Additionally, at the national level, research demonstrates that a quarter to half of women with ovarian cancer receive care at a low-volume center or do not receive care adherent to National Comprehensive Cancer Network guidelines (Cliby et al: Gynecol Oncol 2015;136:11-17). In an email to OT, William A. Cliby, MD, a gynecologic oncologist at Mayo Clinic, wrote that this research is important because center volume was linked to both delivery guideline care and survival.
Odunsi said that physicians, including those in low-access counties, of course want the best outcomes for their patients, but the question is how to overcome geographic barriers. “One option is to place more specialists in low-access areas, but this may be challenging, partly because of the time it may take. Patients are sick now and need appropriate care.”

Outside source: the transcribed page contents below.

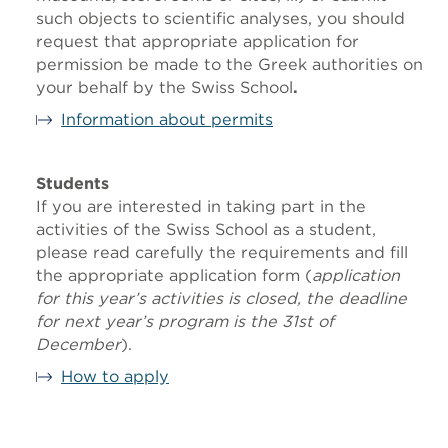
such objects to scientific analyses, you should
request that appropriate application for
permission be made to the Greek authorities on
your behalf by the Swiss School
.
Information about permits
Students
If you are interested in taking part in the
activities of the Swiss School as a student,
please read carefully the requirements and fill
the appropriate application form (
application
for this year’s activities is closed, the deadline
for next year’s program is the
31st of
December
).
How to apply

Having a gynecologic oncologist available or the type of tertiary care center that can deliver complex care, particularly initial surgery and treatment planning, may be unrealistic in low-density populated areas, Cliby noted.
Another solution, he continued, may be for payors and providers to develop mechanisms to get patients to regional centers of excellence, particularly in low-density regions, and to improve delivery of complex care at high-volume and expert centers. Travel costs and local lodging are important components of helping patients.
In addition, physicians need to educate patients about the differences between the conveniences of being treated locally versus traveling to receive evidence-based care, Odunsi said.
Expanding current outreach sites to low-access counties could help with providing care, Gunderson said. “If the distance is too great, we can bring the gynecologic oncologist closer to patients to help to bridge the gap.”
However, outreach programs can be inefficient and may not include care from the larger tertiary facility that is often needed, Cliby pointed out. Telemedicine may thus help provide consultations to more patients.
Shalowitz said that the research team was able to create detailed maps of low-access counties that could suggest where gynecologic oncologists should focus on outreach to ensure women have equal access to standard of care. However, before more focused interventions are developed, researchers need to see whether and how low-access counties correlate to gynecologic oncology health outcomes.